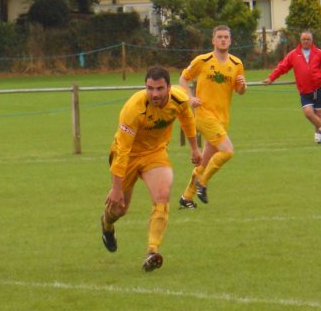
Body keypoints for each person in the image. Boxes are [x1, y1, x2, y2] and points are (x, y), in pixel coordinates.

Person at [101, 65, 202, 272]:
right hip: (128, 156)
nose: (154, 94)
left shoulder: (179, 99)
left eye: (159, 88)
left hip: (155, 153)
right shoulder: (133, 109)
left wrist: (194, 148)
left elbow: (187, 119)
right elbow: (122, 151)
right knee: (119, 209)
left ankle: (152, 251)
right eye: (150, 88)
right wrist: (116, 188)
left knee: (163, 194)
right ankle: (106, 225)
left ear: (169, 87)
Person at [178, 25, 247, 209]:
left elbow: (239, 91)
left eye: (226, 37)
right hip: (204, 115)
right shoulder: (203, 60)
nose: (223, 40)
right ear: (213, 40)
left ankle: (186, 198)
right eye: (220, 37)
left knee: (205, 161)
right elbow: (183, 79)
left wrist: (243, 86)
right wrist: (190, 97)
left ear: (230, 41)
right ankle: (203, 183)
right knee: (228, 151)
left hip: (222, 118)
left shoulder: (236, 64)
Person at [263, 31, 321, 144]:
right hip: (304, 90)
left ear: (312, 41)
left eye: (308, 39)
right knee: (308, 113)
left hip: (318, 88)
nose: (306, 41)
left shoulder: (319, 53)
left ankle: (318, 139)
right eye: (304, 39)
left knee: (319, 114)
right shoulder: (293, 54)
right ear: (300, 40)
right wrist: (271, 78)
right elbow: (282, 67)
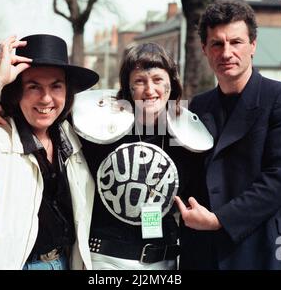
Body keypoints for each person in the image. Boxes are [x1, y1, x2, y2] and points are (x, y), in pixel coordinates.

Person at [0, 34, 99, 270]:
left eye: (56, 86)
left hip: (65, 262)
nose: (46, 98)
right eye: (34, 87)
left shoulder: (73, 137)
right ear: (17, 92)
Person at [175, 0, 281, 270]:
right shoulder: (199, 105)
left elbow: (280, 180)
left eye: (236, 42)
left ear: (253, 45)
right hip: (208, 251)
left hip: (269, 249)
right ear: (204, 49)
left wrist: (219, 220)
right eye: (217, 44)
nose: (226, 53)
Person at [77, 43, 213, 270]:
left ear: (171, 83)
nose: (150, 90)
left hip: (164, 261)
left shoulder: (188, 137)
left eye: (158, 79)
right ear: (128, 87)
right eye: (140, 81)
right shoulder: (99, 126)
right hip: (106, 260)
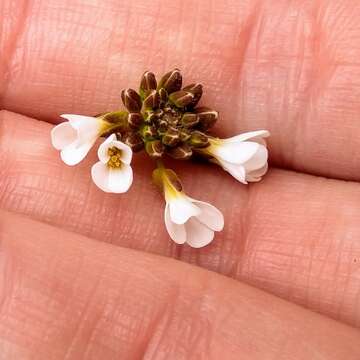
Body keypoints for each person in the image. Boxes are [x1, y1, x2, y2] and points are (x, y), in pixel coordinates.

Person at [0, 0, 360, 358]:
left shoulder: (157, 152)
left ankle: (217, 152)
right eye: (114, 153)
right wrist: (107, 136)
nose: (114, 154)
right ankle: (209, 155)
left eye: (114, 153)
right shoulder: (125, 140)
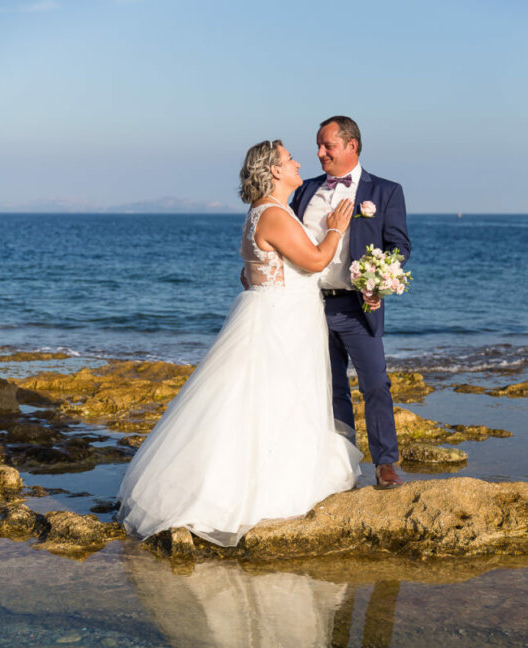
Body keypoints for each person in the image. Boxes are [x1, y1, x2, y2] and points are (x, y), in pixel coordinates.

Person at [117, 139, 362, 546]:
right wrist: (336, 229)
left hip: (278, 318)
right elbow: (317, 261)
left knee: (265, 400)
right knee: (277, 401)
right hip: (282, 324)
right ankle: (261, 493)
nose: (299, 162)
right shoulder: (275, 215)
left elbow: (249, 275)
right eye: (289, 159)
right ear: (274, 171)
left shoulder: (262, 212)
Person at [292, 116, 411, 488]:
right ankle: (343, 461)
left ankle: (385, 463)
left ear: (351, 146)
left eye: (327, 145)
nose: (319, 152)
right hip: (309, 305)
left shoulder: (386, 191)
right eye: (319, 145)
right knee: (331, 387)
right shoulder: (306, 190)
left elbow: (399, 247)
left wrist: (380, 281)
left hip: (359, 306)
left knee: (375, 383)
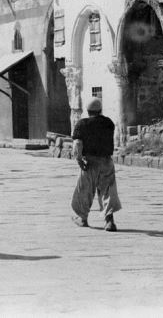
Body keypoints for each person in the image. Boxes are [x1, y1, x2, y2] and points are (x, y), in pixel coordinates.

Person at [71, 97, 121, 231]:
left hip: (90, 161)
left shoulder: (82, 124)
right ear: (100, 110)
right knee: (108, 191)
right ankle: (109, 221)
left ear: (87, 111)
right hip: (106, 161)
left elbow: (77, 144)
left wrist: (79, 159)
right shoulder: (108, 123)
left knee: (85, 190)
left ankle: (82, 218)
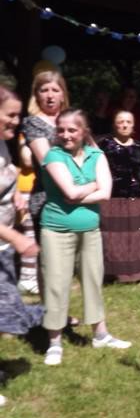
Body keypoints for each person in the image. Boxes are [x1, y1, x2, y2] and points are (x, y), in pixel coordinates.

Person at [40, 109, 131, 366]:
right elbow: (69, 192)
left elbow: (106, 193)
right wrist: (93, 186)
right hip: (56, 230)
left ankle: (100, 335)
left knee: (93, 281)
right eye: (61, 130)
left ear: (84, 131)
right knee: (56, 284)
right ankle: (54, 343)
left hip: (90, 230)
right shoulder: (53, 155)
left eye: (72, 130)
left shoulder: (96, 155)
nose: (66, 135)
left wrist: (82, 192)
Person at [0, 86, 44, 341]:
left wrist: (15, 193)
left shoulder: (3, 144)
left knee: (7, 303)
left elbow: (8, 171)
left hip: (3, 243)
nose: (17, 122)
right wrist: (17, 238)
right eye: (11, 115)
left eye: (18, 115)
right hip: (5, 238)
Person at [98, 110, 140, 283]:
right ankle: (114, 274)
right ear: (114, 124)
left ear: (133, 125)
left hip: (135, 197)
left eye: (128, 122)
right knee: (113, 237)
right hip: (112, 198)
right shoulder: (104, 145)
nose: (124, 125)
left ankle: (137, 273)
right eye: (121, 122)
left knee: (135, 236)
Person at [21, 70, 70, 223]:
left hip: (80, 201)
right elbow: (48, 162)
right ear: (36, 95)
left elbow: (94, 154)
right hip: (48, 201)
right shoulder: (33, 123)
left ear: (63, 95)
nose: (50, 95)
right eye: (44, 90)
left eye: (55, 90)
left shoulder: (74, 120)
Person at [16, 133, 39, 294]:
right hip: (26, 190)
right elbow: (27, 160)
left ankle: (34, 276)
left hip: (38, 190)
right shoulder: (27, 134)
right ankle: (28, 278)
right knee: (29, 235)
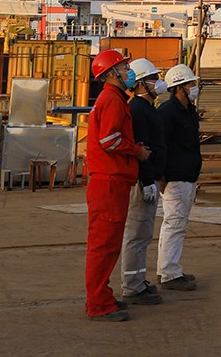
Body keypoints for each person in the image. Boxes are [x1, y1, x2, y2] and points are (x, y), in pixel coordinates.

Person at [85, 49, 150, 322]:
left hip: (111, 181)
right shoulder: (112, 100)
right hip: (109, 183)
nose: (129, 72)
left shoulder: (112, 99)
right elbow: (109, 140)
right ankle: (98, 304)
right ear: (111, 74)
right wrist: (137, 151)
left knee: (108, 245)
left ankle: (103, 295)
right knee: (104, 246)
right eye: (124, 69)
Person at [118, 58, 167, 306]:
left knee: (143, 235)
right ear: (140, 84)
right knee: (136, 235)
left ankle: (137, 282)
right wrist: (147, 180)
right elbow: (141, 149)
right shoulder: (137, 110)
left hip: (150, 179)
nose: (158, 82)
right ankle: (132, 287)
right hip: (142, 182)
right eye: (153, 78)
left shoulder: (148, 108)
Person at [157, 64, 203, 290]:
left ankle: (168, 268)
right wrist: (161, 176)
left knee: (177, 225)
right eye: (190, 84)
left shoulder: (188, 111)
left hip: (187, 176)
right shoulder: (167, 113)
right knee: (174, 225)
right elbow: (160, 145)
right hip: (174, 179)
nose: (194, 87)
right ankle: (169, 274)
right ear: (179, 88)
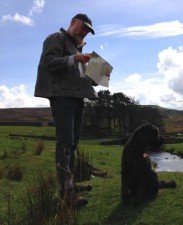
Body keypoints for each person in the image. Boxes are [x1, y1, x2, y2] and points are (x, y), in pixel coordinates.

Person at [34, 13, 98, 207]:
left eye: (88, 30)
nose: (85, 32)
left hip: (77, 97)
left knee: (72, 144)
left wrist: (99, 74)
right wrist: (74, 58)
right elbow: (48, 63)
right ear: (73, 22)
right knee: (65, 143)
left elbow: (85, 78)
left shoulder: (78, 49)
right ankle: (66, 195)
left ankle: (69, 185)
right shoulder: (56, 38)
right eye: (83, 27)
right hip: (62, 97)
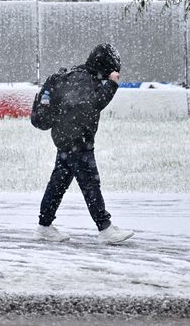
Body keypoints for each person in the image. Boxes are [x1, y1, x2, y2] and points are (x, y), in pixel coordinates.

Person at [33, 43, 134, 244]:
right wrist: (112, 85)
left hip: (65, 140)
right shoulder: (85, 80)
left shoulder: (75, 76)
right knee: (90, 184)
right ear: (104, 65)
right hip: (77, 141)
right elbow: (92, 106)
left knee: (58, 184)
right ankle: (105, 229)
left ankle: (44, 226)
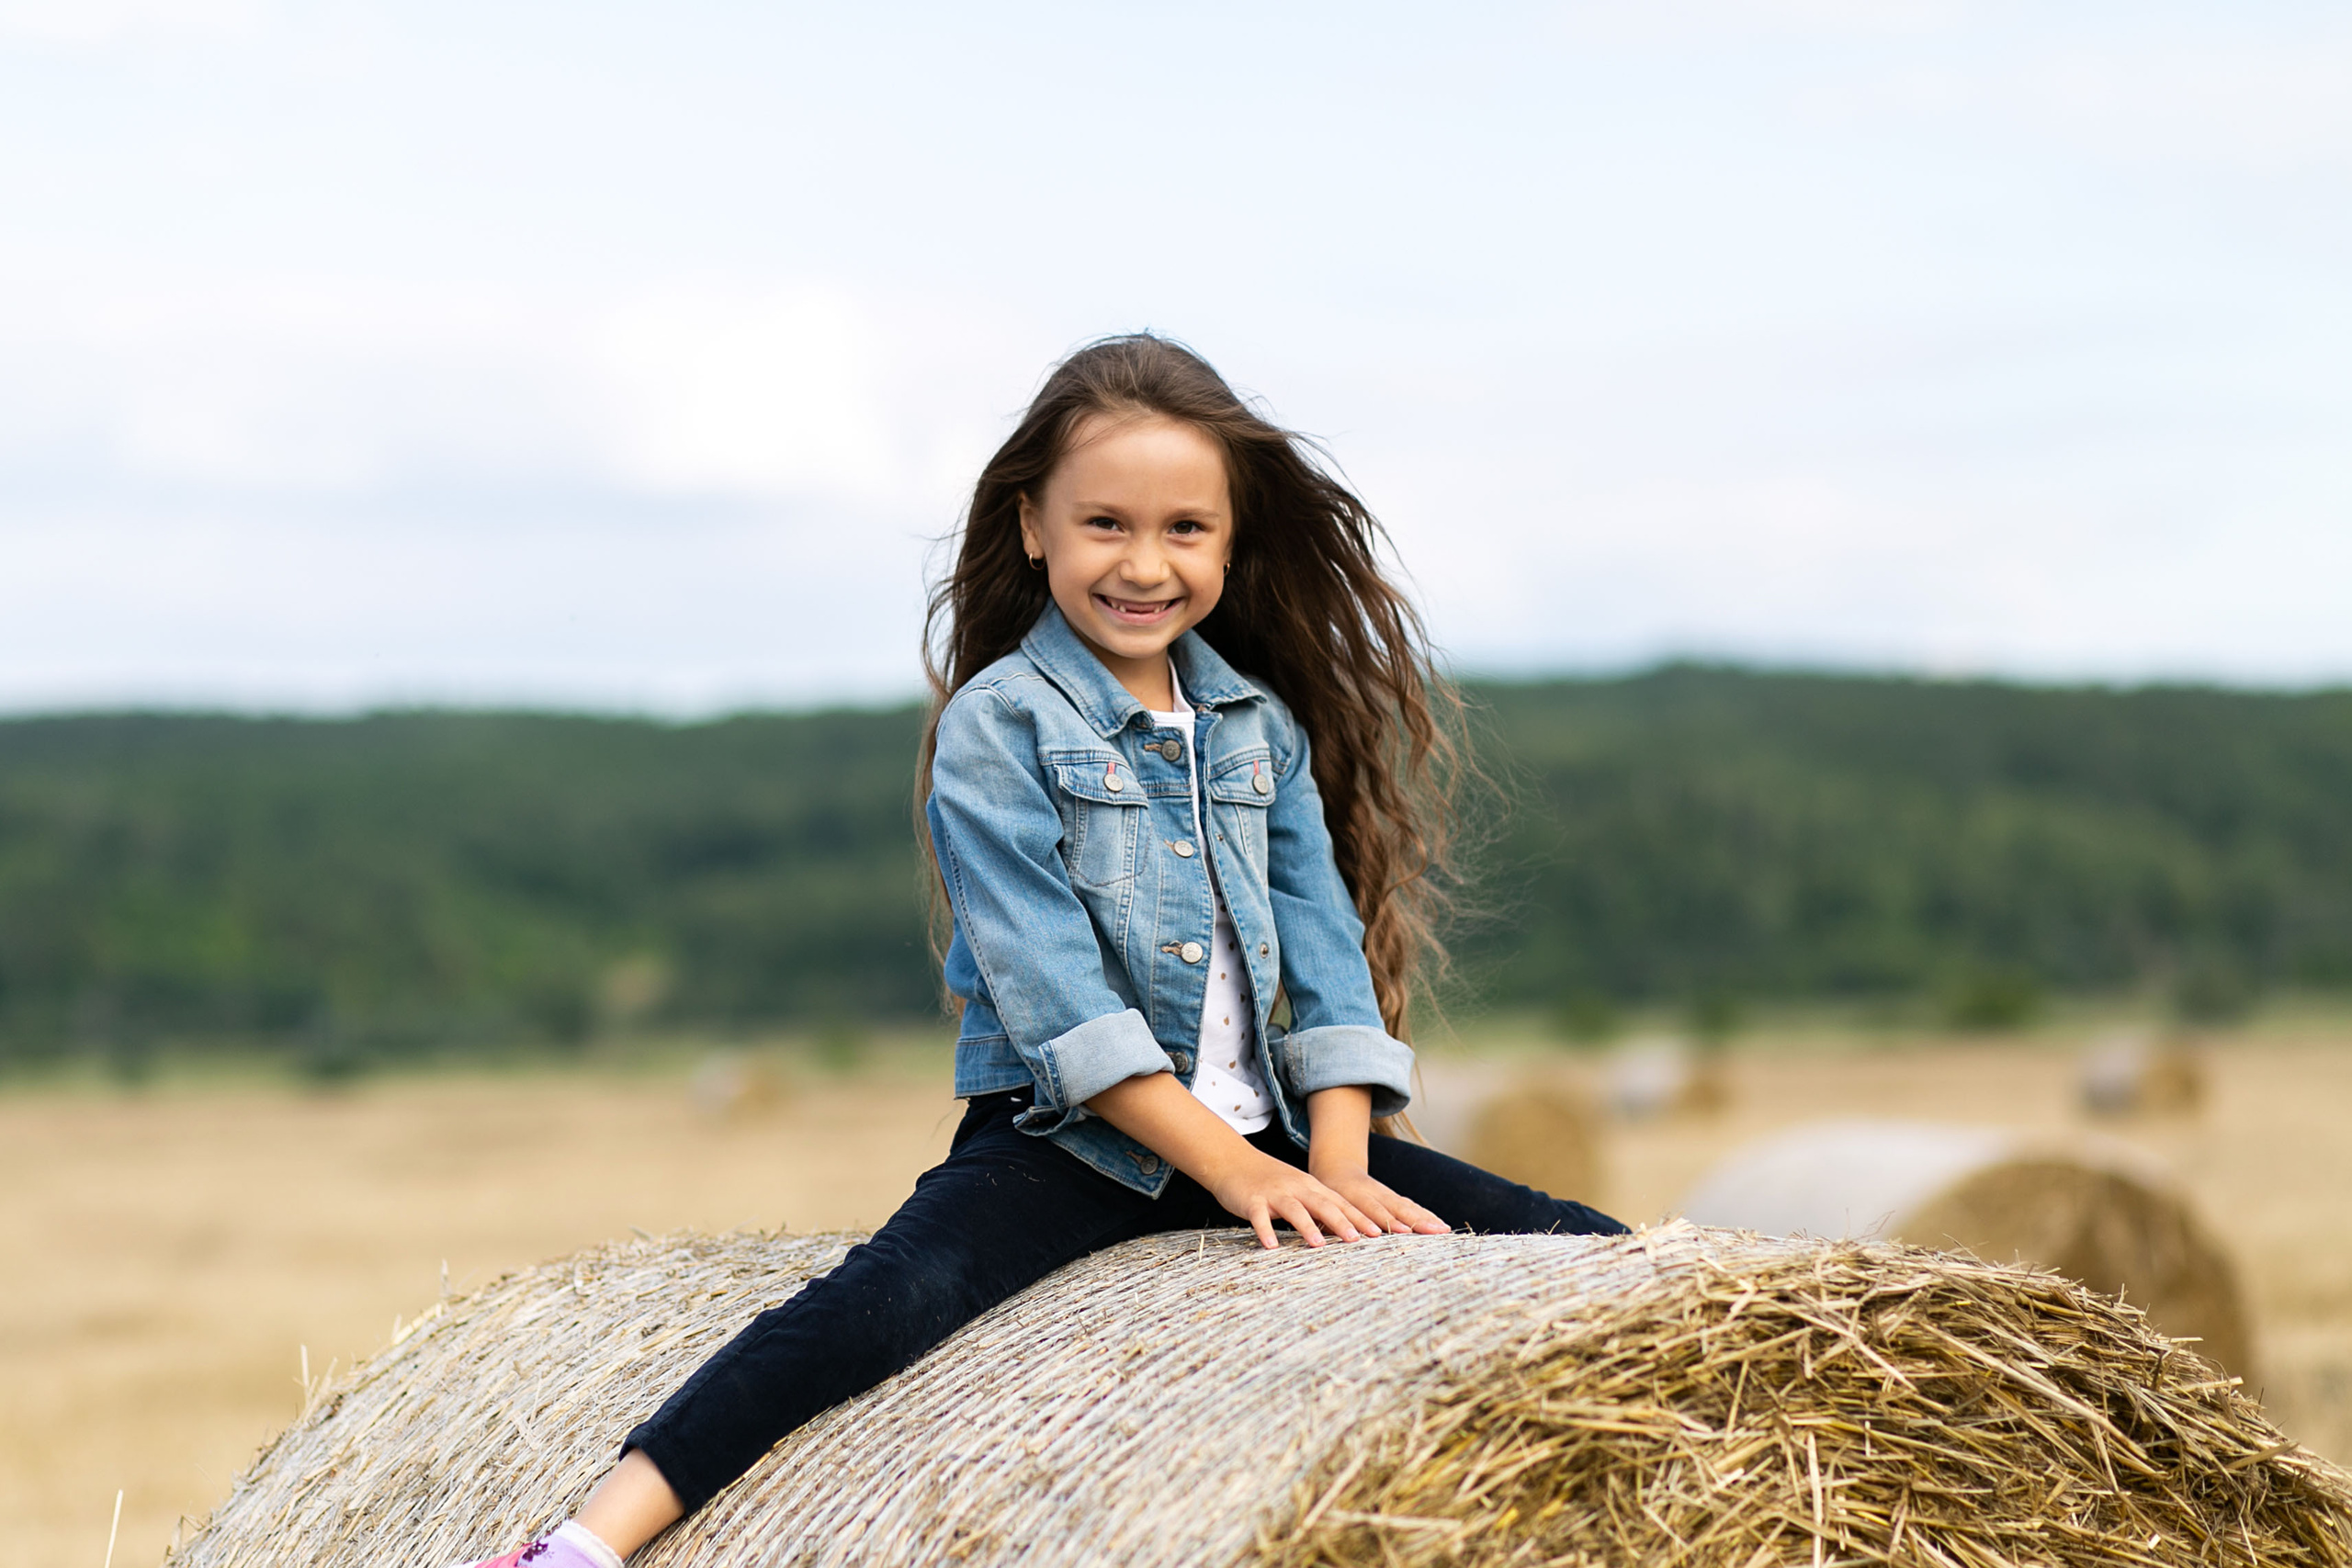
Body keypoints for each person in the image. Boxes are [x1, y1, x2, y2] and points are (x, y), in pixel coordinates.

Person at [456, 334, 1624, 1568]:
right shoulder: (998, 728)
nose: (1145, 563)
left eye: (1185, 529)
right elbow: (1061, 1005)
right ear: (1033, 527)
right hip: (1066, 1148)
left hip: (1271, 1137)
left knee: (1580, 1246)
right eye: (1105, 523)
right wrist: (1237, 1176)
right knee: (876, 1308)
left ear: (1230, 543)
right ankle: (583, 1542)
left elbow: (1330, 959)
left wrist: (1336, 1164)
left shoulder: (1257, 729)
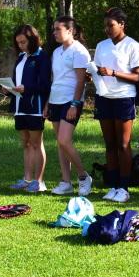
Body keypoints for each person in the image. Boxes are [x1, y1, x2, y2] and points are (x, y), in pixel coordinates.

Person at [93, 7, 139, 203]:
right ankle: (113, 185)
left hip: (124, 98)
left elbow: (138, 76)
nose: (107, 29)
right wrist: (93, 73)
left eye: (111, 25)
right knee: (110, 143)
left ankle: (124, 187)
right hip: (104, 97)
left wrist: (114, 73)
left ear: (122, 24)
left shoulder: (133, 45)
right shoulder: (101, 46)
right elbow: (97, 70)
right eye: (105, 25)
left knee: (123, 144)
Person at [47, 16, 94, 196]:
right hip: (55, 100)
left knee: (64, 140)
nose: (55, 33)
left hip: (70, 101)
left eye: (58, 29)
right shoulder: (56, 52)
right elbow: (54, 79)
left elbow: (81, 81)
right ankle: (66, 182)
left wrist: (75, 104)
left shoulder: (79, 51)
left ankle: (83, 177)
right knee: (60, 144)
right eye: (54, 29)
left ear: (70, 30)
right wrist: (47, 103)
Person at [6, 25, 51, 193]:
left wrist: (27, 88)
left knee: (36, 143)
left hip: (35, 106)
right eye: (18, 43)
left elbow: (45, 85)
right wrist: (9, 89)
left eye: (23, 42)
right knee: (25, 143)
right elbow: (16, 80)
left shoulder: (42, 57)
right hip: (20, 106)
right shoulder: (21, 57)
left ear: (32, 39)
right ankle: (27, 179)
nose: (20, 45)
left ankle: (39, 182)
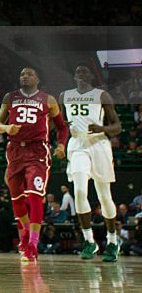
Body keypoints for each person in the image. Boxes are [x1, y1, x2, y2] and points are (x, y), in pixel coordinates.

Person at [0, 67, 68, 263]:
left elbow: (61, 127)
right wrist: (6, 127)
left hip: (37, 151)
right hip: (16, 150)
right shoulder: (10, 97)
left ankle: (32, 243)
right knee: (17, 199)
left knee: (35, 196)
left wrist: (61, 145)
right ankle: (25, 233)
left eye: (29, 74)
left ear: (37, 78)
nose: (24, 76)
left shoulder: (48, 99)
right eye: (21, 74)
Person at [59, 63, 122, 262]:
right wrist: (62, 126)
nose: (81, 74)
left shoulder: (102, 95)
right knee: (78, 190)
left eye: (85, 72)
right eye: (77, 71)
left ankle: (112, 241)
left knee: (104, 196)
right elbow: (60, 124)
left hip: (99, 144)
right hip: (77, 144)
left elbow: (117, 127)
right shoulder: (64, 96)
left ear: (92, 77)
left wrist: (101, 128)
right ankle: (89, 241)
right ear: (73, 76)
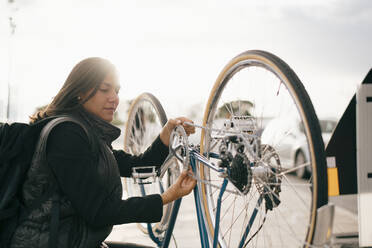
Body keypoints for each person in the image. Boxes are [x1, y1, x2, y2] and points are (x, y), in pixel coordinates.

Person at [10, 57, 196, 248]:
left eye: (116, 91)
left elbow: (138, 165)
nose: (114, 98)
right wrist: (166, 197)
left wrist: (166, 133)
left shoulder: (86, 133)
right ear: (80, 92)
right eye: (104, 89)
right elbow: (99, 212)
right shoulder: (67, 135)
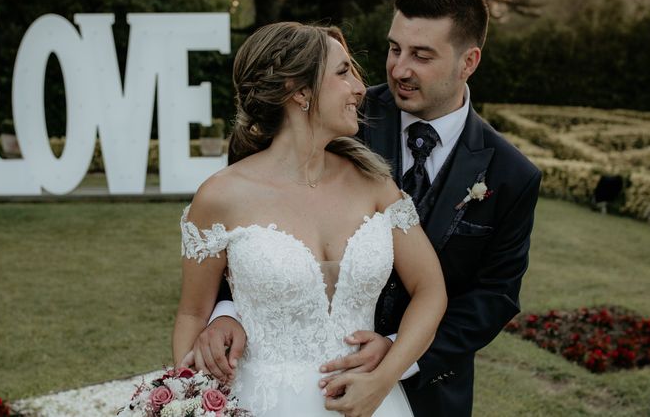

____________

# [Task directions]
In the listing above, find the line containing "left hip: (65, 140)" and the line containing "right wrist: (47, 103)", then return both of them and every line between, exactly, without pictures.

# [Expected answer]
left hip: (65, 140)
right shoulder: (85, 80)
left shoulder: (75, 76)
right knee: (90, 184)
right ear: (104, 65)
right hip: (77, 141)
right elbow: (92, 106)
left knee: (58, 184)
right ankle: (105, 229)
left ankle: (44, 226)
Body keypoints for each person in the image. Boxes are [x1, y1, x2, y2] and points are (x, y), in pixel coordinates.

Person at [456, 334, 1624, 1568]:
right shoulder: (998, 728)
nose: (1145, 563)
left eye: (1185, 529)
right elbow: (1061, 1005)
right ear: (1033, 527)
right hip: (1066, 1148)
left hip: (1271, 1137)
left knee: (1580, 1246)
right eye: (1105, 523)
right wrist: (1237, 1176)
right knee: (876, 1308)
left ear: (1230, 543)
right ankle: (583, 1542)
left elbow: (1330, 959)
left wrist: (1336, 1164)
left shoulder: (1257, 729)
Body keypoints for each person in the image. Boxes are [x1, y1, x2, y2] and points are (x, y), in pixel coordinates.

Person at [93, 7, 139, 203]:
right ankle: (113, 185)
left hip: (124, 98)
left elbow: (138, 76)
nose: (107, 29)
right wrist: (93, 73)
left eye: (111, 25)
right knee: (110, 143)
left ankle: (124, 187)
right hip: (104, 97)
left wrist: (114, 73)
left ear: (122, 24)
left shoulder: (133, 45)
right shoulder: (101, 46)
right elbow: (97, 70)
right eye: (105, 25)
left knee: (123, 144)
Person at [47, 16, 94, 196]:
right hip: (55, 100)
left knee: (64, 140)
nose: (55, 33)
left hip: (70, 101)
left eye: (58, 29)
right shoulder: (56, 52)
right elbow: (54, 79)
left elbow: (81, 81)
right ankle: (66, 182)
left wrist: (75, 104)
left shoulder: (79, 51)
left ankle: (83, 177)
right knee: (60, 144)
right eye: (54, 29)
left ear: (70, 30)
right wrist: (47, 103)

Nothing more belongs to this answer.